§ What the task requires:
Type out all the records again exactly.

§ Records for the task:
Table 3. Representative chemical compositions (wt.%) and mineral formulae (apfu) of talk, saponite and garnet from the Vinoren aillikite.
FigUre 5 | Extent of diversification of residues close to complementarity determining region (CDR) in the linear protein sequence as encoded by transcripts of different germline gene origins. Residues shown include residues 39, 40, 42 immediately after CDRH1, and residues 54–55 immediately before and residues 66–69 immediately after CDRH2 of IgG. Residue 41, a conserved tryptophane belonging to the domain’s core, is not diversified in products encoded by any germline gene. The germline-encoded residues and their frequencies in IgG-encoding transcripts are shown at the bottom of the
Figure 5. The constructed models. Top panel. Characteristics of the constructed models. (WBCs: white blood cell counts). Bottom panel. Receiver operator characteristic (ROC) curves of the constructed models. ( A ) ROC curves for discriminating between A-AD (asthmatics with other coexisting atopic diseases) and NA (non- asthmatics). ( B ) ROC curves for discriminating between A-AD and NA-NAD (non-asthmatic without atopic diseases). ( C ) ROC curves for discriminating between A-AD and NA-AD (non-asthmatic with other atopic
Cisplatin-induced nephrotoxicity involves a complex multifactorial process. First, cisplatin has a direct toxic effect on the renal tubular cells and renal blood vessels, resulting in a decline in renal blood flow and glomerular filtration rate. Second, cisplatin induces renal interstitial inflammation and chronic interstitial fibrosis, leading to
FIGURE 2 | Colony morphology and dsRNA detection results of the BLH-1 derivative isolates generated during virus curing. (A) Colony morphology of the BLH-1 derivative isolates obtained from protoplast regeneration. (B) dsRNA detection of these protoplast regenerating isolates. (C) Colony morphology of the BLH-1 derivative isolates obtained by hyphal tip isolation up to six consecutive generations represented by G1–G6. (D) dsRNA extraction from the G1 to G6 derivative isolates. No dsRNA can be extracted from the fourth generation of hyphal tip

§ Output for this exercise:
Table 3. Representative chemical compositions (wt.%) and mineral formulae (apfu) of talk, saponite and garnet from the Vinoren aillikite.
FigUre 5 | Extent of diversification of residues close to complementarity determining region (CDR) in the linear protein sequence as encoded by transcripts of different germline gene origins. Residues shown include residues 39, 40, 42 immediately after CDRH1, and residues 54–55 immediately before and residues 66–69 immediately after CDRH2 of IgG. Residue 41, a conserved tryptophane belonging to the domain’s core, is not diversified in products encoded by any germline gene. The germline-encoded residues and their frequencies in IgG-encoding transcripts are shown at the bottom of the
Figure 5. The constructed models. Top panel. Characteristics of the constructed models. (WBCs: white blood cell counts). Bottom panel. Receiver operator characteristic (ROC) curves of the constructed models. ( A ) ROC curves for discriminating between A-AD (asthmatics with other coexisting atopic diseases) and NA (non- asthmatics). ( B ) ROC curves for discriminating between A-AD and NA-NAD (non-asthmatic without atopic diseases). ( C ) ROC curves for discriminating between A-AD and NA-AD (non-asthmatic with other atopic
Cisplatin-induced nephrotoxicity involves a complex multifactorial process. First, cisplatin has a direct toxic effect on the renal tubular cells and renal blood vessels, resulting in a decline in renal blood flow and glomerular filtration rate. Second, cisplatin induces renal interstitial inflammation and chronic interstitial fibrosis, leading to
FIGURE 2 | Colony morphology and dsRNA detection results of the BLH-1 derivative isolates generated during virus curing. (A) Colony morphology of the BLH-1 derivative isolates obtained from protoplast regeneration. (B) dsRNA detection of these protoplast regenerating isolates. (C) Colony morphology of the BLH-1 derivative isolates obtained by hyphal tip isolation up to six consecutive generations represented by G1–G6. (D) dsRNA extraction from the G1 to G6 derivative isolates. No dsRNA can be extracted from the fourth generation of hyphal tip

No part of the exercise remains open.